• [INSTRUÇÕES A]
Reproduza a passagem do texto sobre câmaras de eco que começa com as palavras "Veja o exemplo" e termina com "forma muito obtusa.".
• [INSTRUÇÕES B]
Segundo o texto sobre câmaras de eco, por que o grupo de pessoas mais bem selecionado e preparado do planeta não conseguiu prever o 11 de setembro?

• [TRECHO DO TEXTO]
· · · · · · ·

Observe como nossas redes de contato estão cheias de pessoas com experiências, visões e crenças semelhantes, isso além de dificultar a percepção de originalidade de nossa identidade, acaba produzindo clones e que muitas vezes podem assemelhar-se a zumbis por conta da osmose social que nivela à medida que as pessoas convergem para as suposições dominantes.
Veja o exemplo trazido pelo livro: O que você esperaria de alguém que mora dentro de uma caverna, não muita coisa, certo? E se esse alguém elaborou um plano que marcou o dia 11 de setembro? Com esse exemplo você consegue entender o impacto da homofilia na originalidade?
Segundo mostram vários artigos científicos e livros, o grupo de pessoas mais bem selecionado e preparado do planeta não foi capaz de prever o 11 de setembro por serem muito semelhantes e por isso verem o mundo de uma forma muito obtusa.
3. Como ter iniciativa estando dentro de uma câmara de eco?
Pensar que você só consume aquilo que você escolhe é uma utopia, nossos estilos de vida estão muitas vezes baseados em escolhas influenciadas por crenças e ideias que não são nossas.
Câmara do eco é uma descrição metafórica de uma situação em que informações, ideias ou crenças são amplificadas ou reforçadas pela comunicação e repetição dentro de um sistema definido. Sem perceber, cada um de nós vive numa câmara cercados por clones iguaizinhos a nós mesmos.
Dentro desse ambiente, as fontes dominantes continuamente são inquestionáveis e opiniões diferentes ou concorrentes são censuradas ou desautorizadas. Alguma semelhança com o dia a dia das suas redes sociais ou com o atual cenário político?
A maioria desses ambientes dependem de doutrinação e propaganda, a fim de disseminar informação, sutil ou não, de modo a atrapalhar os que estão presos na câmara e a evitar que tenham habilidades de pensamento cético necessárias para duvidar do eco.
O efeito mais nefasto é que quando estamos nessa câmara nos sentimos incapazes de tomar decisões e assumir iniciativas, pois nela somos conduzidos a uma postura extremamente crítica a qualquer coisa diferente do eco.

· · · · · · ·

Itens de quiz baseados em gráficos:
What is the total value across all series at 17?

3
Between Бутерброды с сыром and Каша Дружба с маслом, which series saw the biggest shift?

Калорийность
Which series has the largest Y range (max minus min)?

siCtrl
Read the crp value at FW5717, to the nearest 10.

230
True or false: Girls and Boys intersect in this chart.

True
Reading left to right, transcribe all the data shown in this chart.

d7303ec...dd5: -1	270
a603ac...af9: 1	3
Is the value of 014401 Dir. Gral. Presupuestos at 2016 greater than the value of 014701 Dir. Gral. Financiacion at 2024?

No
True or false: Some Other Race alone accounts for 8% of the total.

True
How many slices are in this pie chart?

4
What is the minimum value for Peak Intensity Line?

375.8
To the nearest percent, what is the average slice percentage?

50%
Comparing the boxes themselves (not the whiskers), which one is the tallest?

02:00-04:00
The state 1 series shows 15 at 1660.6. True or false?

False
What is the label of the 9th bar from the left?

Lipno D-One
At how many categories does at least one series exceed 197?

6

· · · · · · ·

• [RESPOSTA A]
Veja o exemplo trazido pelo livro: O que você esperaria de alguém que mora dentro de uma caverna, não muita coisa, certo? E se esse alguém elaborou um plano que marcou o dia 11 de setembro? Com esse exemplo você consegue entender o impacto da homofilia na originalidade?
Segundo mostram vários artigos científicos e livros, o grupo de pessoas mais bem selecionado e preparado do planeta não foi capaz de prever o 11 de setembro por serem muito semelhantes e por isso verem o mundo de uma forma muito obtusa.

• [RESPOSTA B]
Porque essas pessoas eram muito semelhantes e, por isso, viam o mundo de uma forma muito obtusa.